This article was created in response to a support issue logged with K2. The content may include typographical errors and may be revised at any time without notice This article is not considered official documentation for K2 software and is provided “as is” with no warranties.

Issue

If you are performing penetration test on your SmartForms, you may encounter a warning about how the HTTP response headers returned contains information about the web server which could be useful to attackers.

Symptoms

Penetration test report highlights the following HTTP headers that pose security issues:

  • X-AspNet-Version
  • X-AspNetMvc-Version 
  • X-Powered-By 
  • Server

Image

Resolution

Please note that these headers are not added by K2, but inserted automatically by IIS and .NET Framework.

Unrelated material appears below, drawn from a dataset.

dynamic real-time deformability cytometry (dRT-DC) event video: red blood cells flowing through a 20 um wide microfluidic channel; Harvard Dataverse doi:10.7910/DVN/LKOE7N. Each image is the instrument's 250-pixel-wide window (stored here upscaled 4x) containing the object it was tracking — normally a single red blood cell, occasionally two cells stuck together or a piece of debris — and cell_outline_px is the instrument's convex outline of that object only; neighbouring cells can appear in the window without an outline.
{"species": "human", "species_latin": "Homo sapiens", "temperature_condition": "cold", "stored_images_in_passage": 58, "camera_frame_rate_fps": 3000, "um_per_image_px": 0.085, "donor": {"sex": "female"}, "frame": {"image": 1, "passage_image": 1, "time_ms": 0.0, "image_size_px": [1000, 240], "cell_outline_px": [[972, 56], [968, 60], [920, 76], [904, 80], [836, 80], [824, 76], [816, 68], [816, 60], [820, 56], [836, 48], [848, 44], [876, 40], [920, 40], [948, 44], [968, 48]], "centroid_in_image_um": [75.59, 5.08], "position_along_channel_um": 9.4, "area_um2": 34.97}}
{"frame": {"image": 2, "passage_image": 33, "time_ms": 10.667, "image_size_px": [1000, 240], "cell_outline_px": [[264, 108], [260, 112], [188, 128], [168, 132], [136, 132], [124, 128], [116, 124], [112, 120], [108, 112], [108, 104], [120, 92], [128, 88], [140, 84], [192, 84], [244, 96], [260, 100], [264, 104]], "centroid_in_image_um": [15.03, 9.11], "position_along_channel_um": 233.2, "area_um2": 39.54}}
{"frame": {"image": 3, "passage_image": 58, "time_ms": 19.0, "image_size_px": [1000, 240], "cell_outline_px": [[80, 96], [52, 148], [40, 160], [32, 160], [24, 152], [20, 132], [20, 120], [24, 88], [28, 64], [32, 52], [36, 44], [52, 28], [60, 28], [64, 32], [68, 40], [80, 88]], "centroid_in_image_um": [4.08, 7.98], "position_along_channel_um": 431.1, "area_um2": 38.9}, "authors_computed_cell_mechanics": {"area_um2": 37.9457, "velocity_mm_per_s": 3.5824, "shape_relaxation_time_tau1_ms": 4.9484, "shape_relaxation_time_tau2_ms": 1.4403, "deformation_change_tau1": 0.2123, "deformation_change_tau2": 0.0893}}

To remove the X-AspNet-Version, X-AspNetMvc-Version, and Server headers:

  1. If you are using Forms STS for authentication, go to [Program Files]\K2 blackpearl\WebServices\Identity\Sts\Forms.
  2. Alternatively, if you are using Windows STS, go to [Program Files]\K2 blackpearl\WebServices\Identity\Sts\Windows.
  3. Open Global.asax with a text editor
  4. Append the following line and save:

    <script runat="server">
     protected void Application_PreSendRequestHeaders(object sender, EventArgs e)
     {
       HttpContext.Current.Response.Headers.Remove("X-AspNet-Version");
       HttpContext.Current.Response.Headers.Remove("X-AspNetMvc-Version");
       HttpContext.Current.Response.Headers.Remove("Server");
     }
    </script>

To remove the X-Powered-By header:

  1. Open IIS Manager
  2. Expand Sites > [Your K2 Site] > Identity > Sts
  3. Select Forms if you are using Forms STS for authentication. Otherwise, select Windows if you are using Windows STS.
  4. Select HTTP Response Headers

    Image

  5. Remove X-Powered-By:

    Image

Once you are done, perform a IISRESET, clear browser cache, and check again if the headers appear.